Le pilote fixa la cordelette qui empêchait les gens de tomber à l’eau puis poussa le bac libéré de ses amarres dans le courant.

— Vous avez intérêt à m’attendre de l’autre côté sinon je porte plainte pour vol et vous serez interdite de séjour à Boulden, lança rageusement le marchand.

— De l’autre côté ce n’est pas Boulden connard, lui renvoya Saalyn, mes actes ne leur importeront pas.

— Alors je me plaindrai à la Pentarchie d’Helaria, répliqua-t-il.

— Vas-y, ma pentarque est au port. Mon nom est Saalyn, n’oublie pas de lui dire, Saalyn S.A.A.L.Y.N.

Elle épela distinctement son nom dans l’alphabet humain, puis dans celui d’Helaria, pendant que le bac s’éloignait.
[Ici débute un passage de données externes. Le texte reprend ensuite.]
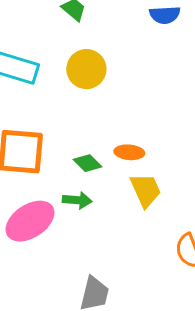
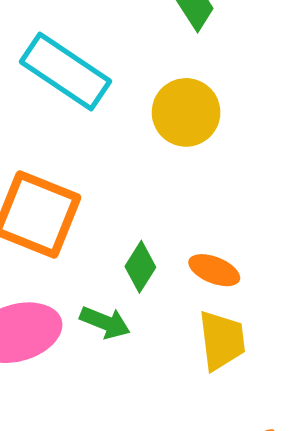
green diamond: (87, 163) -> (140, 267), turned 60

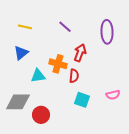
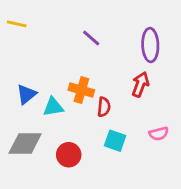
yellow line: (25, 27) -> (17, 24), moved
blue triangle: (21, 53) -> (26, 94), moved
red arrow: (80, 53) -> (140, 84), moved
red circle: (41, 115) -> (69, 155), moved

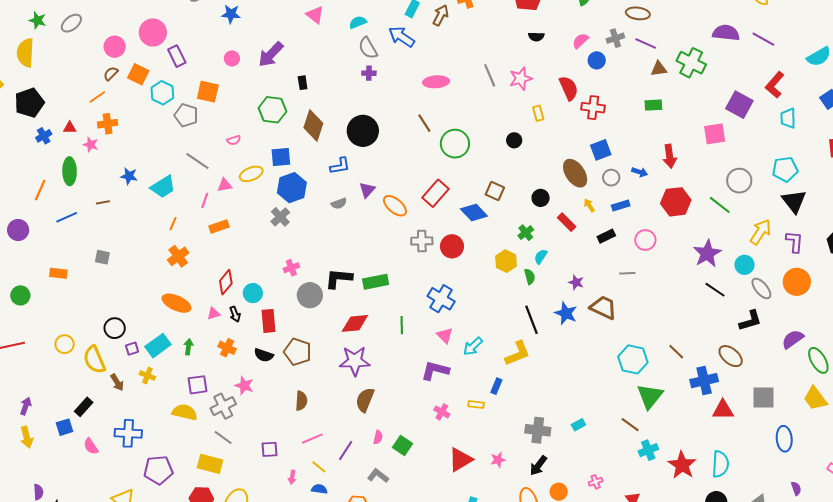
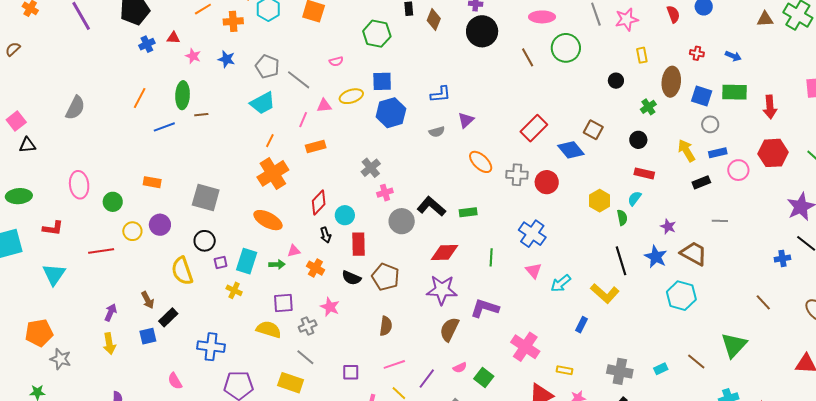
red semicircle: (569, 88) -> (673, 14), moved, size x0.7
green rectangle: (653, 105) -> (734, 92), moved, size x1.4
red cross: (593, 108) -> (697, 53), size x0.6
gray pentagon: (186, 115) -> (267, 67), moved
orange cross: (108, 124) -> (233, 21), moved
brown diamond: (313, 126) -> (434, 20), moved, size x0.7
black circle: (363, 131) -> (482, 31), moved
green circle: (455, 144) -> (566, 48), moved
blue square: (601, 150) -> (702, 96), turned 35
green ellipse: (70, 171) -> (183, 95), moved
blue arrow: (640, 172) -> (733, 56), moved
brown ellipse: (575, 173) -> (671, 82), moved, turned 36
blue star: (129, 176) -> (227, 59), moved
yellow arrow: (589, 205) -> (686, 151), size x1.6
orange ellipse: (395, 206) -> (481, 162), moved
gray cross: (280, 217) -> (371, 168), moved
red rectangle: (567, 222) -> (644, 173), moved, turned -36
purple circle: (18, 230) -> (160, 225), moved
green cross: (526, 233) -> (648, 107), moved
pink circle: (645, 240) -> (738, 170), moved
orange cross: (178, 256) -> (273, 173), size x1.4
gray square: (102, 257) -> (206, 198), moved, size x1.8
black L-shape: (339, 278) -> (431, 206), turned 32
green rectangle: (376, 282) -> (468, 212), size x0.7
pink triangle: (214, 313) -> (294, 251), moved
yellow circle: (65, 344) -> (132, 231), moved
cyan rectangle: (158, 346) -> (247, 261), turned -40
green arrow: (188, 347) -> (277, 264), turned 77
yellow L-shape: (518, 353) -> (605, 293), turned 60
cyan hexagon: (633, 359) -> (681, 296), moved
purple L-shape: (435, 370) -> (485, 308), moved
blue cross: (704, 381) -> (782, 258), moved, size x0.6
brown arrow: (117, 382) -> (148, 300), moved
yellow rectangle: (476, 405) -> (565, 370), moved
gray cross: (223, 406) -> (308, 326), size x0.7
pink cross: (442, 412) -> (525, 347), size x1.8
brown line: (630, 425) -> (696, 362), moved
pink semicircle: (378, 437) -> (460, 368), turned 48
pink semicircle: (91, 446) -> (175, 381), moved

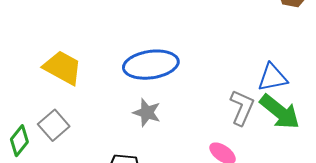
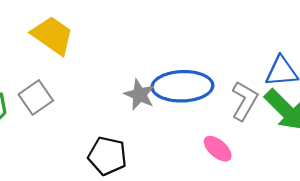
blue ellipse: (151, 65) -> (182, 86), moved

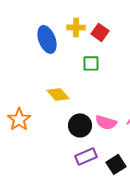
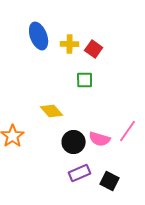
blue ellipse: (47, 39) -> (39, 36), moved
black square: (116, 164) -> (110, 181), turned -30

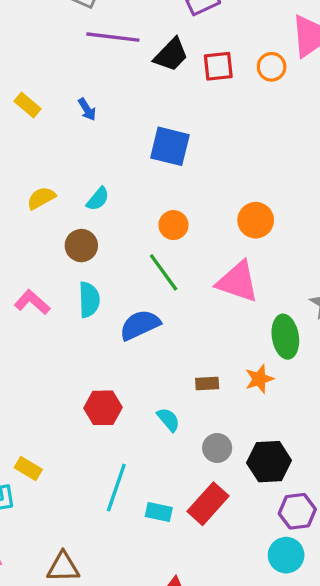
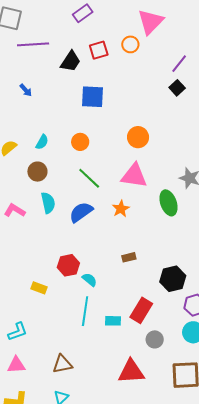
black trapezoid: (171, 55) -> (71, 61), moved
blue square: (170, 146) -> (93, 97), moved
orange circle: (173, 225) -> (80, 142), moved
orange star: (259, 379) -> (121, 209), moved
brown rectangle: (207, 384) -> (129, 257), moved
cyan semicircle: (168, 420) -> (90, 280), moved
gray circle: (217, 448) -> (155, 339), moved
yellow rectangle: (28, 468) -> (39, 288), moved

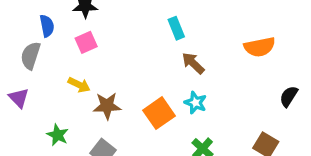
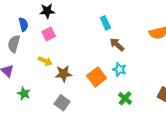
green star: (58, 135) -> (24, 94), moved

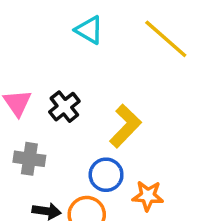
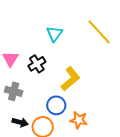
cyan triangle: (89, 30) -> (54, 34), moved, turned 30

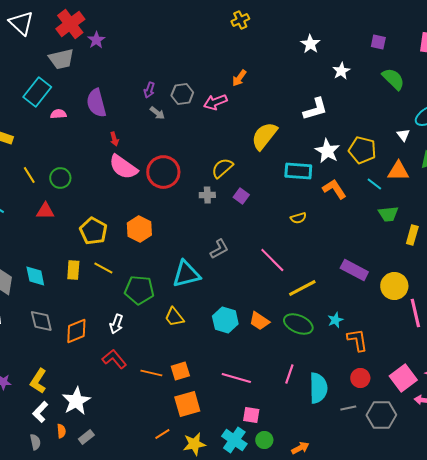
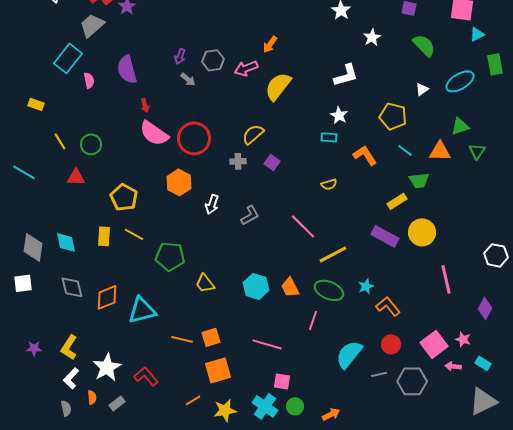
gray trapezoid: (61, 59) -> (92, 25), turned 152
pink semicircle: (58, 114) -> (89, 80), turned 84
white triangle: (403, 135) -> (422, 89), moved, turned 32
yellow semicircle: (264, 136) -> (278, 86), moved
white star: (327, 151) -> (339, 115), moved, size x0.7
cyan rectangle: (298, 171) -> (329, 137), size x0.6
orange triangle: (398, 171) -> (440, 151), moved
orange hexagon: (139, 229) -> (179, 182), moved
yellow rectangle: (412, 235) -> (397, 201), moved, turned 42
cyan triangle: (186, 274) -> (142, 310), moved
yellow circle: (394, 286) -> (422, 232), moved
orange trapezoid: (259, 321) -> (290, 287), turned 30
white arrow: (116, 324) -> (212, 204), moved
orange L-shape: (357, 340) -> (388, 306), turned -30
red L-shape: (114, 359) -> (146, 376), moved
pink line: (289, 374) -> (313, 320), moved
cyan semicircle: (318, 388) -> (349, 354), turned -140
Un rugissement s’éleva derrière eux. La plus âgée des esclaves, qui avait compris qu’elle venait de recouvrer sa liberté, adressait un geste obscène à son ancien propriétaire accompagné des mots les plus grossiers.

Deirane vint s’appuyer au plat bord, juste à côté de la guerrière.

— Le chef de port a réagi de façon extraordinaire. J’aurai jamais pensé qu’il serait contre l’esclavage.

— Il n’est pas contre l’esclavage, répondit Saalyn, sinon il ne vivrait pas à Boulden. Il est contre la façon dont ce type traite ses esclaves. Une cage trop petite pour bouger, une bâche étouffante et même pas de vêtements alors que la pluie approchait.

Saalyn quitta son amie. Elle se dirigea vers Levander

— Il faudrait peut-être les délivrer, lui dit-elle

— Bien sûr.

Il désigna un edorian parmi ses hommes.

— Toi, sors-les de là, ordonna-t-il. Et vous autres, trouvez leurs des vêtements.

Il constata alors que la deuxième partie de son ordre était inutile. Ils avaient tous commencé à fouiller leurs affaires.